Its good advice…you know it is!
There might be some as yet undefined circumstances where a person’s mood can be profoundly effected by a sausage inna bun* but in general, no.
Ok this post isn’t just an elaborate ruse to get (yet another) discworld reference in, I promise! I do have a point.
Recently I have been attempting, as Granny Weatherwax would say, to get my mind right. I have been concentrating on the small choices and the small changes (by small…I don not mean easy, but I’ll get to that). I have been involved in a project called Project Love run by one of the trainers at the gym (Donna, she is lovely!)
This is a different king of challenge to the crazy all out madness plans I was following before Christmas, this is a much more balanced approach. By the end of it I should have a set of tools (mental ones…not hammers and screwdrivers) which will allow me to make good choices for myself, and to accept myself and my bad choices without letting it spiral into a pit of chocolate fueled craziness…
I am having to relearn these things as in the first few years of this project, I managed to get myself into a mindset (more or less) where I was capable of making sensible decisions and accepting (even liking) myself for who I was. Recently however I have lost the belief in myself. I have restarted and rebooted trying to get back to where I was, but mostly been concentrating on the physical side of things. Signing up for kickstarts and crazy challenges because they were easy… not physically easy, but they gave me a meal plan and a lot of exercise to throw myself into, so I didn’t actually have to think…

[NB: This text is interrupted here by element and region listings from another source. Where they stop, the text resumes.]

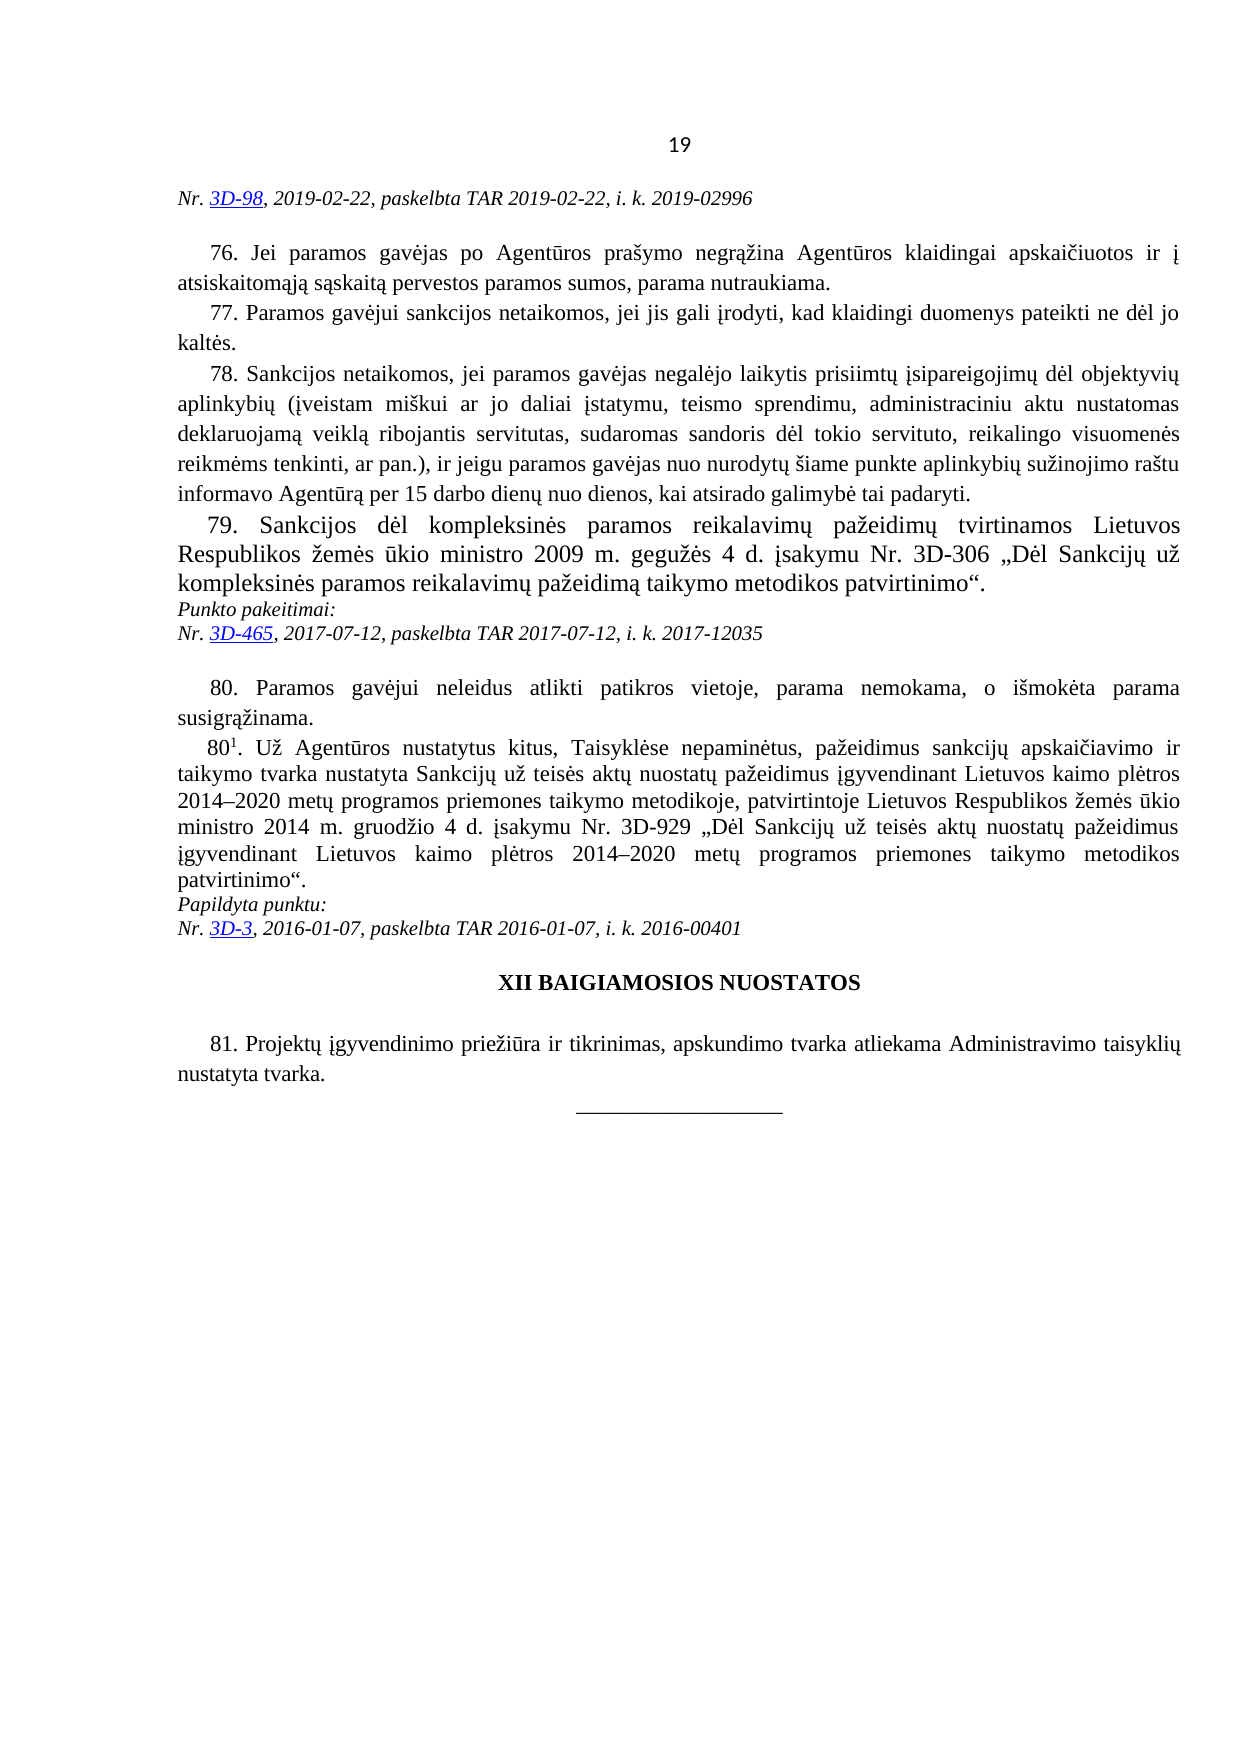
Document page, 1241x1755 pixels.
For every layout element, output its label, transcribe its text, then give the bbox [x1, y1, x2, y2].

text 78. Sankcijos netaikomos, jei paramos gavėjas negalėjo laikytis prisiimtų įsipareigojimų dėl objektyvių aplinkybių (įveistam miškui ar jo daliai įstatymu, teismo sprendimu, administraciniu aktu nustatomas deklaruojamą veiklą ribojantis servitutas, sudaromas sandoris dėl tokio servituto, reikalingo visuomenės reikmėms tenkinti, ar pan.), ir jeigu paramos gavėjas nuo nurodytų šiame punkte aplinkybių sužinojimo raštu informavo Agentūrą per 15 darbo dienų nuo dienos, kai atsirado galimybė tai padaryti. [177, 359, 1181, 507]
text Papildyta punktu: [177, 892, 1181, 916]
text 801. Už Agentūros nustatytus kitus, Taisyklėse nepaminėtus, pažeidimus sankcijų apskaičiavimo ir taikymo tvarka nustatyta Sankcijų už teisės aktų nuostatų pažeidimus įgyvendinant Lietuvos kaimo plėtros 2014–2020 metų programos priemones taikymo metodikoje, patvirtintoje Lietuvos Respublikos žemės ūkio ministro 2014 m. gruodžio 4 d. įsakymu Nr. 3D-929 „Dėl Sankcijų už teisės aktų nuostatų pažeidimus įgyvendinant Lietuvos kaimo plėtros 2014–2020 metų programos priemones taikymo metodikos patvirtinimo“. [177, 734, 1181, 892]
text 79. Sankcijos dėl kompleksinės paramos reikalavimų pažeidimų tvirtinamos Lietuvos Respublikos žemės ūkio ministro 2009 m. gegužės 4 d. įsakymu Nr. 3D-306 „Dėl Sankcijų už kompleksinės paramos reikalavimų pažeidimą taikymo metodikos patvirtinimo“. [177, 511, 1181, 597]
text Nr. 3D-98, 2019-02-22, paskelbta TAR 2019-02-22, i. k. 2019-02996 [177, 186, 1181, 210]
text Nr. 3D-465, 2017-07-12, paskelbta TAR 2017-07-12, i. k. 2017-12035 [177, 621, 1181, 645]
text 76. Jei paramos gavėjas po Agentūros prašymo negrąžina Agentūros klaidingai apskaičiuotos ir į atsiskaitomąją sąskaitą pervestos paramos sumos, parama nutraukiama. [177, 239, 1181, 295]
text 80. Paramos gavėjui neleidus atlikti patikros vietoje, parama nemokama, o išmokėta parama susigrąžinama. [177, 674, 1181, 730]
text 77. Paramos gavėjui sankcijos netaikomos, jei jis gali įrodyti, kad klaidingi duomenys pateikti ne dėl jo kaltės. [177, 299, 1181, 356]
text XII BAIGIAMOSIOS NUOSTATOS [177, 969, 1181, 996]
text __________________ [177, 1090, 1181, 1116]
text Punkto pakeitimai: [177, 597, 1181, 621]
text Nr. 3D-3, 2016-01-07, paskelbta TAR 2016-01-07, i. k. 2016-00401 [177, 916, 1181, 940]
text 81. Projektų įgyvendinimo priežiūra ir tikrinimas, apskundimo tvarka atliekama Administravimo taisyklių nustatyta tvarka. [177, 1029, 1181, 1086]
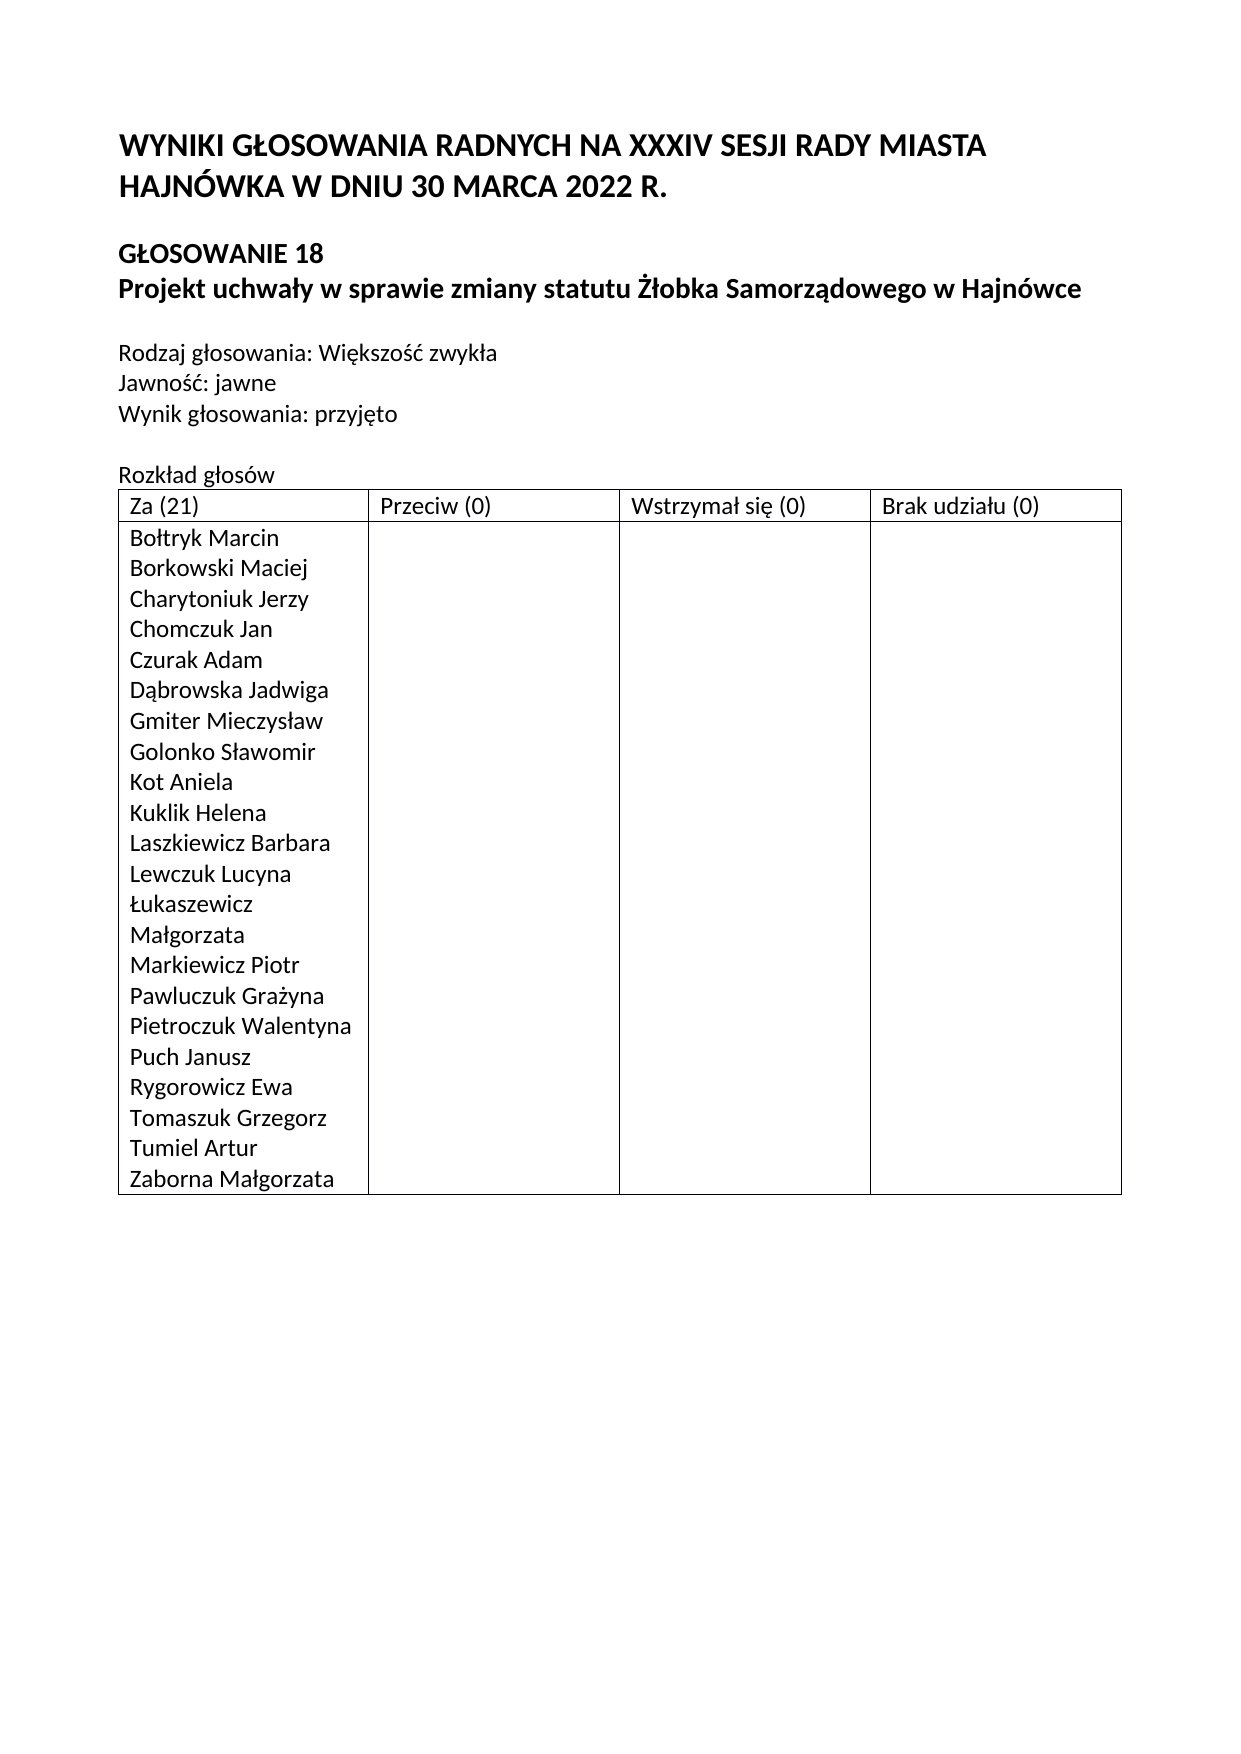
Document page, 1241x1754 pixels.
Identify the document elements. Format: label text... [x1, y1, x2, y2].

subtitle GŁOSOWANIE 18 [118, 235, 1122, 271]
table_header Wstrzymał się (0) [620, 490, 870, 521]
text Jawność: jawne [118, 367, 1122, 398]
table_header Brak udziału (0) [871, 490, 1121, 521]
text Rozkład głosów [118, 459, 1122, 489]
subtitle Projekt uchwały w sprawie zmiany statutu Żłobka Samorządowego w Hajnówce [118, 271, 1122, 306]
text Wynik głosowania: przyjęto [118, 398, 1122, 428]
table_header Przeciw (0) [369, 490, 619, 521]
table_cell [871, 522, 1121, 1193]
table_header Za (21) [119, 490, 368, 521]
table_cell Bołtryk Marcin Borkowski Maciej Charytoniuk Jerzy Chomczuk Jan Czurak Adam Dąbrowska Jadwiga Gmiter Mieczysław Golonko Sławomir Kot Aniela Kuklik Helena Laszkiewicz Barbara Lewczuk Lucyna Łukaszewicz Małgorzata Markiewicz Piotr Pawluczuk Grażyna Pietroczuk Walentyna Puch Janusz Rygorowicz Ewa Tomaszuk Grzegorz Tumiel Artur Zaborna Małgorzata [119, 522, 368, 1193]
text Rodzaj głosowania: Większość zwykła [118, 337, 1122, 367]
table_cell [369, 522, 619, 1193]
table_cell [620, 522, 870, 1193]
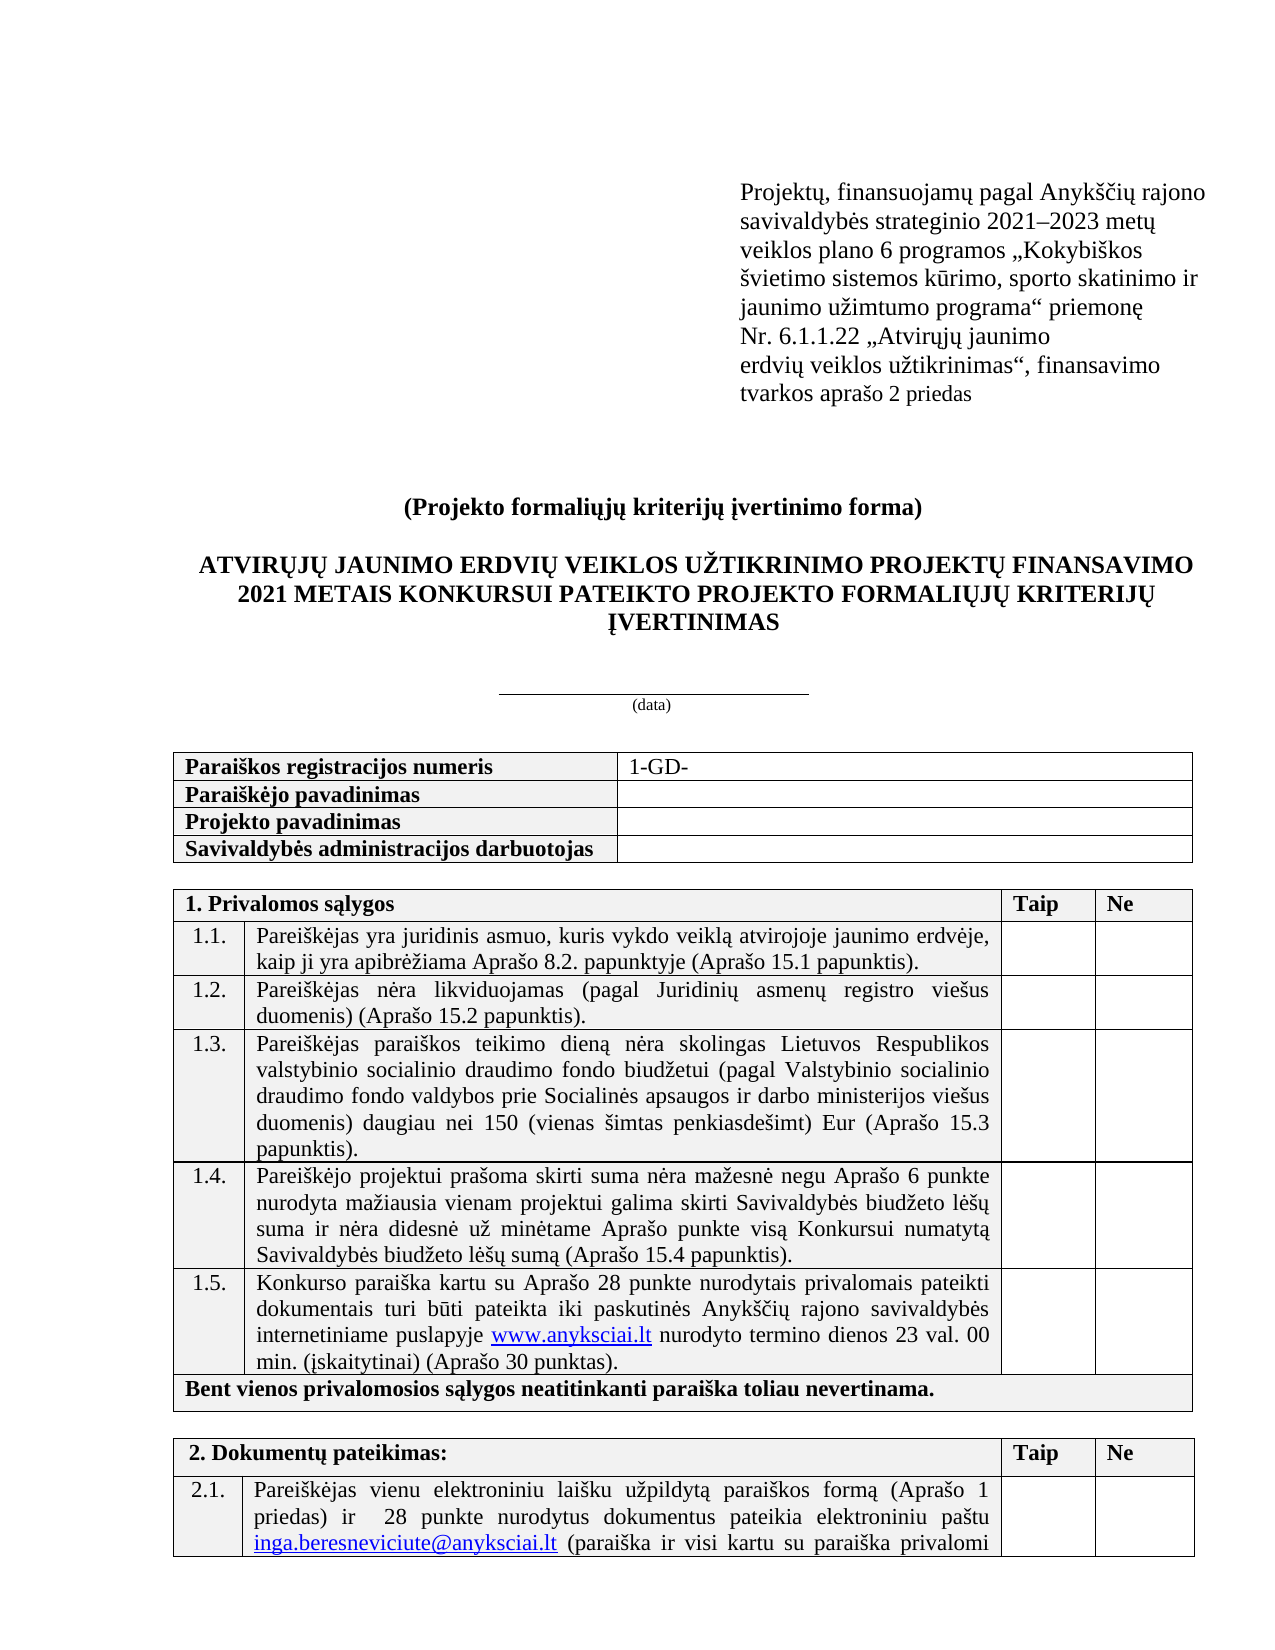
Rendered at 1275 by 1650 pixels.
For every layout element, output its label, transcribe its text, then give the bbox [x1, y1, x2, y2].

table_cell Pareiškėjo projektui prašoma skirti suma nėra mažesnė negu Aprašo 6 punkte nurodyta mažiausia vienam projektui galima skirti Savivaldybės biudžeto lėšų suma ir nėra didesnė už minėtame Aprašo punkte visą Konkursui numatytą Savivaldybės biudžeto lėšų sumą (Aprašo 15.4 papunktis). [245, 1163, 1001, 1268]
table_header 2. Dokumentų pateikimas: [174, 1439, 1001, 1476]
table_cell [1002, 922, 1095, 975]
table_cell 1.3. [174, 1030, 244, 1161]
table_cell 1.4. [174, 1163, 244, 1268]
table_cell 1.5. [174, 1269, 244, 1374]
table_header [499, 636, 809, 694]
table_cell Pareiškėjas nėra likviduojamas (pagal Juridinių asmenų registro viešus duomenis) (Aprašo 15.2 papunktis). [245, 976, 1001, 1028]
table_cell Savivaldybės administracijos darbuotojas [174, 836, 617, 862]
table_cell 2.1. [174, 1477, 242, 1556]
text savivaldybės strateginio 2021–2023 metų [740, 206, 1216, 235]
table_header 1. Privalomos sąlygos [174, 890, 1001, 921]
table_cell Pareiškėjas paraiškos teikimo dieną nėra skolingas Lietuvos Respublikos valstybinio socialinio draudimo fondo biudžetui (pagal Valstybinio socialinio draudimo fondo valdybos prie Socialinės apsaugos ir darbo ministerijos viešus duomenis) daugiau nei 150 (vienas šimtas penkiasdešimt) Eur (Aprašo 15.3 papunktis). [245, 1030, 1001, 1161]
text Nr. 6.1.1.22 „Atvirųjų jaunimo [740, 321, 1216, 350]
table_header Paraiškos registracijos numeris [174, 753, 617, 780]
table_cell [1002, 976, 1095, 1028]
text erdvių veiklos užtikrinimas“, finansavimo [740, 350, 1216, 378]
table_cell Projekto pavadinimas [174, 808, 617, 834]
text veiklos plano 6 programos „Kokybiškos [740, 235, 1216, 263]
table_cell [1096, 1269, 1192, 1374]
table_cell [1002, 1477, 1095, 1556]
table_cell 1.2. [174, 976, 244, 1028]
table_cell [618, 808, 1192, 834]
table_cell [1096, 1163, 1192, 1268]
table_cell Konkurso paraiška kartu su Aprašo 28 punkte nurodytais privalomais pateikti dokumentais turi būti pateikta iki paskutinės Anykščių rajono savivaldybės internetiniame puslapyje www.anyksciai.lt nurodyto termino dienos 23 val. 00 min. (įskaitytinai) (Aprašo 30 punktas). [245, 1269, 1001, 1374]
text jaunimo užimtumo programa“ priemonę [740, 292, 1216, 321]
table_cell [1002, 1163, 1095, 1268]
table_cell [618, 781, 1192, 807]
table_cell Pareiškėjas yra juridinis asmuo, kuris vykdo veiklą atvirojoje jaunimo erdvėje, kaip ji yra apibrėžiama Aprašo 8.2. papunktyje (Aprašo 15.1 papunktis). [245, 922, 1001, 975]
table_cell 1.1. [174, 922, 244, 975]
text ATVIRŲJŲ JAUNIMO ERDVIŲ VEIKLOS UŽTIKRINIMO PROJEKTŲ FINANSAVIMO 2021 METAIS KONKURSUI PATEIKTO PROJEKTO FORMALIŲJŲ KRITERIJŲ Įvertinimas [177, 550, 1216, 636]
table_cell Bent vienos privalomosios sąlygos neatitinkanti paraiška toliau nevertinama. [174, 1375, 1192, 1411]
text (Projekto formaliųjų kriterijų įvertinimo forma) [103, 492, 1216, 521]
table_header Taip [1002, 1439, 1095, 1476]
table_cell Pareiškėjas vienu elektroniniu laišku užpildytą paraiškos formą (Aprašo 1 priedas) ir 28 punkte nurodytus dokumentus pateikia elektroniniu paštu inga.beresneviciute@anyksciai.lt (paraiška ir visi kartu su paraiška privalomi [243, 1477, 1001, 1556]
table_header Ne [1096, 1439, 1194, 1476]
table_cell Paraiškėjo pavadinimas [174, 781, 617, 807]
table_cell [1096, 976, 1192, 1028]
table_cell [1096, 922, 1192, 975]
text Projektų, finansuojamų pagal Anykščių rajono [740, 177, 1216, 206]
table_cell [1002, 1269, 1095, 1374]
text tvarkos aprašo 2 priedas [740, 378, 1216, 407]
table_cell (data) [499, 695, 809, 723]
table_header Taip [1002, 890, 1095, 921]
table_cell [1096, 1477, 1194, 1556]
table_cell [1096, 1030, 1192, 1161]
table_cell [1002, 1030, 1095, 1161]
table_header 1-GD- [618, 753, 1192, 780]
text švietimo sistemos kūrimo, sporto skatinimo ir [740, 263, 1216, 292]
table_cell [618, 836, 1192, 862]
table_header Ne [1096, 890, 1192, 921]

Don’t get me wrong, these have their place, and they have helped me come around to here where I am addressing the mental aspects of things too 🙂
I have been challenged to consider why I am overeating again, why I have fallen back into old habits. More than that I have been challenged to stop beating myself up for falling back, but to accept that it happened, try to figure out why and to move on. (spoiler…I have been emotionally eating for a while in the hopes it makes my anxiety go away…it doesn’t)
It made me realise I had spiraled back around to some of the negative mindsets I had managed to leave behind a few years ago. I was constantly telling myself I was fat and stupid, and had ruined all the hard work I had put in. I honestly believed I was a rapidly atrophying lump who was barely capable of moving any more.
(yes I know I was moving and actually proving myself wrong, but I couldn’t see it!)
I am just starting week three of the project and I thought it was a good time to share some things I have realised (or remembered)
Regaining a positive mindset has to be active.
You can’t just continue telling yourself how stupid you are, how badly you are messing everything up and how broken you are and expect to wake up one day and not believe yourself. You have to challenge those thoughts when they arrive and actively remember to tell yourself positive things instead. Speak to yourself the same way you would speak to other people. I would never tell someone else they were stupid for eating chocolate, I would never believe it of someone else so why is it ok for me to say it and believe it about me?
One bad food choice is not a reason to sit in a puddle of guilt and definitely shouldn’t effect the next food choice.
There is no way in the world that anyone can make perfect, nutritionally wonderful food choices all the time. I make more than my fair share of terrible ones at times, but I had got into the habit of letting the choices I was making dictate my mood. My mood in turn dictated my food choices and there I was bang in the middle of a comfort eating cycle.
It is important to (attempt to) disassociate food from mood. An unhealthy breakfast or lunch doesn’t mean all the food that day should be unhealthy. An unhealthy meal does not mean you have to feel miserable and guilty, one bad choice will not ruin everything. Just move on and make a different choice next time 🙂 It is important to actually make choices too, each meal/snack should be considered and eaten consciously rather than absent mindedly scoffed without appreciating it or even noticing! Doing this makes you realise why you are really eating and makes healthy choices easier to make!
Trust that you can have one biscuit without eating the whole packet. It is a choice not a reflex. If you don’t trust in your own ability to control the biscuit eating impulse or the snacking impulse then you will never actually control it. I have to trust myself to make good decisions most of the time. Not trusting myself leads to restrictions and that leads to bad eating patterns!
Its not just food either, I have realised I have lost the trust in my body I used to have. When faced with a new exercise or movement my first reaction is doubt. I need to relearn to trust that I can move!
Trust and believe in yourself. (thanks Shaun T)
I am the only person who can make a change in my own behaviour and I am perfectly capable of doing it. What is more, I am already a person worth believing in. I am strong and capable and my eating habits do not define me! That seems like an odd thing to say, but I had forgotten that somewhere along the line. I post about being unstoppable…It is time to believe my own hype!